Reading text:
────────

Making a deal

Sir John Forrest, Trans-Australian Railway

Complex deals were an integral part of the Australasian Constitutional Conventions of the 1890s. Western Australia was able to negotiate a deal to phase out the protective tariffs it had imposed on the importation of goods from the eastern colonies of Australia over a ten year period, rather than immediately abandon them on entering the Federation. This was enshrined in the Constitution as Clause 95. The other key concession Forrest pushed for was a guarantee that the Commonwealth would build a railway to link Western Australia with the rest of the nation.

Politicians from the eastern colonies were reluctant to grant any further concessions to Western Australia. While happy to pledge to eventually build a trans-continental railway, they refused to make the construction of the railway a condition of entry to the Commonwealth. The response of Alfred Deakin, the Victorian politician prominent in the federal movement who became Australia's second Prime Minister, was encouraging but noncommittal.

The reality that Western Australia needed the rest of the continent more than it needed Western Australia is shown in a letter to John Kirwan, editor of the Kalgoorlie Miner, from George Reid, the Premier of New South Wales and a future Prime Minister of Australia.

────────

Listing:

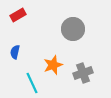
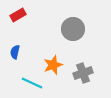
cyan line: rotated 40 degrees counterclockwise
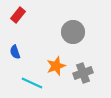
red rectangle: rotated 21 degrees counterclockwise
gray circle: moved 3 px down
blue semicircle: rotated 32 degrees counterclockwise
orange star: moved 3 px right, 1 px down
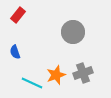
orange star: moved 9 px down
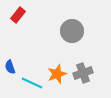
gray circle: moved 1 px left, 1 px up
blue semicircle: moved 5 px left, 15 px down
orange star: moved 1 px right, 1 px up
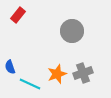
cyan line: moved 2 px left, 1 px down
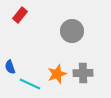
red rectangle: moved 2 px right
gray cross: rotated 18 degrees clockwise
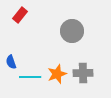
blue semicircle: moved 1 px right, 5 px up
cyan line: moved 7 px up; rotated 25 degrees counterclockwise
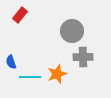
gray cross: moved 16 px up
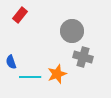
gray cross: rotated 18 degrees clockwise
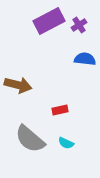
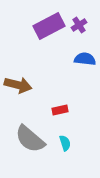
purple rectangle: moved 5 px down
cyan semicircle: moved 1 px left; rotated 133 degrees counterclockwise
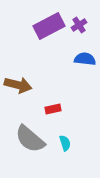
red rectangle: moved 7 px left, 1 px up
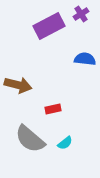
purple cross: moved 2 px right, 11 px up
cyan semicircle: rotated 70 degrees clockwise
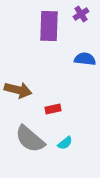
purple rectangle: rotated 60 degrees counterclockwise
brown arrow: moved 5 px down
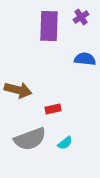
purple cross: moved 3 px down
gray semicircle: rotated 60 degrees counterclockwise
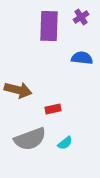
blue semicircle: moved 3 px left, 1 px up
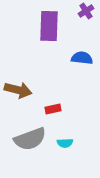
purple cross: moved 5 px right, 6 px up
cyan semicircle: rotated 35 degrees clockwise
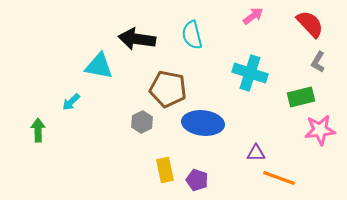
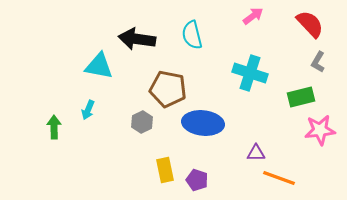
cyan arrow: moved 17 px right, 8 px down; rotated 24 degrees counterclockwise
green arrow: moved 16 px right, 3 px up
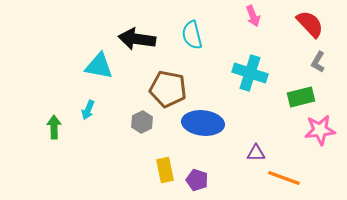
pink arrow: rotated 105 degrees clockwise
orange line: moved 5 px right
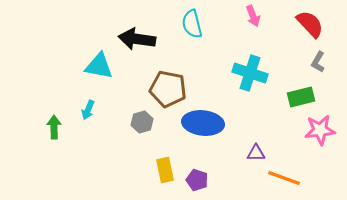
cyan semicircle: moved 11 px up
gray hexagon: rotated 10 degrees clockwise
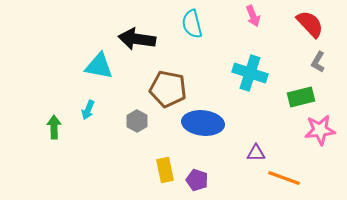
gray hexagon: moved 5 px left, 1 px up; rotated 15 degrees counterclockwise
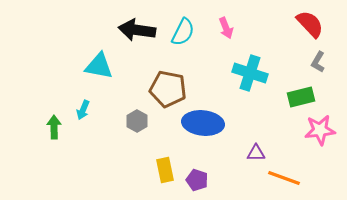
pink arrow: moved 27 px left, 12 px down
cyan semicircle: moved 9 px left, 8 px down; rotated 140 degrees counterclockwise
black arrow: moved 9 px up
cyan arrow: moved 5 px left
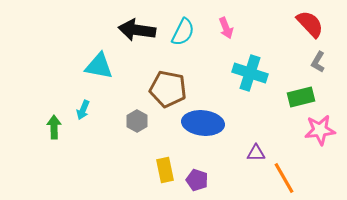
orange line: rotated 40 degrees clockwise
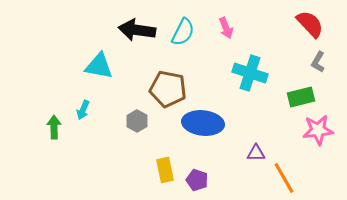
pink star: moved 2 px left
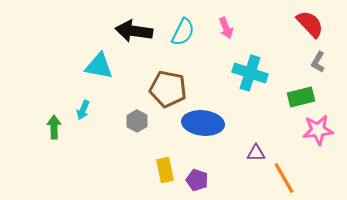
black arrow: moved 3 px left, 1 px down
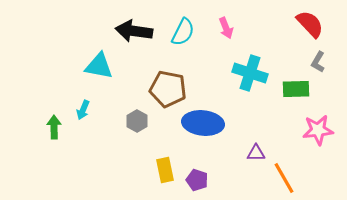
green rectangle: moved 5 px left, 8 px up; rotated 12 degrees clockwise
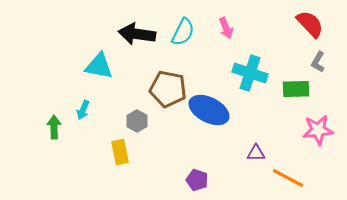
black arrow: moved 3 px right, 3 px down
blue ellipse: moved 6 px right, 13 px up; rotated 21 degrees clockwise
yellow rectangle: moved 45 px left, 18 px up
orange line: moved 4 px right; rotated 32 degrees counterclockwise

────────

Written request 1: In the passage about Western Australia and Federation, which clause of the Constitution enshrined the tariff deal?
Written request 2: Print a section of the passage about Western Australia and Federation, beginning at the words "Complex deals were" and stopping after "of the nation.".
Written request 3: Proceed with the passage about Western Australia and Federation from its final sentence onward.
The items play no part in this work.

Exercise response 1: Clause 95.

Exercise response 2:
Complex deals were an integral part of the Australasian Constitutional Conventions of the 1890s. Western Australia was able to negotiate a deal to phase out the protective tariffs it had imposed on the importation of goods from the eastern colonies of Australia over a ten year period, rather than immediately abandon them on entering the Federation. This was enshrined in the Constitution as Clause 95. The other key concession Forrest pushed for was a guarantee that the Commonwealth would build a railway to link Western Australia with the rest of the nation.

Exercise response 3:
May 11, '99

Dear Mr Kirwan I beg to thank you for your letter of 6th instant. The matter of the trans-continental railway cannot be reasonably taken until after federation, and clearly without federation it will never be taken - 'never' meaning in this case a period of time sufficiently near eternity - Yours very truly

G.H. Reid

In the end, John Forrest's appeals for further concessions were rejected, and realising Western Australia would never get a better deal, he campaigned in favour of Federation. While some people, like Frederick Vosper, campaigned for the 'No' case on the grounds that it was a poor deal, most Western Australians feared they would be offered fewer concessions if they did not enter the Commonwealth as an original State.

The Colonial Secretary Joseph Chamberlain made it clear that a united Australian continent was the preferred outcome for Britain by putting pressure on the Western Australian Parliament to allow the referendum to be held. Meeting with Colonial delegates in London in 1900 to discuss the proposed Australian Constitution, Parker, the Western Australian representative sent by Forrest to observe proceedings, watched as the Australian Constitution Act was sent through the House of Commons, passed and sent for royal assent even before Western Australia had agreed to hold a vote on the issue.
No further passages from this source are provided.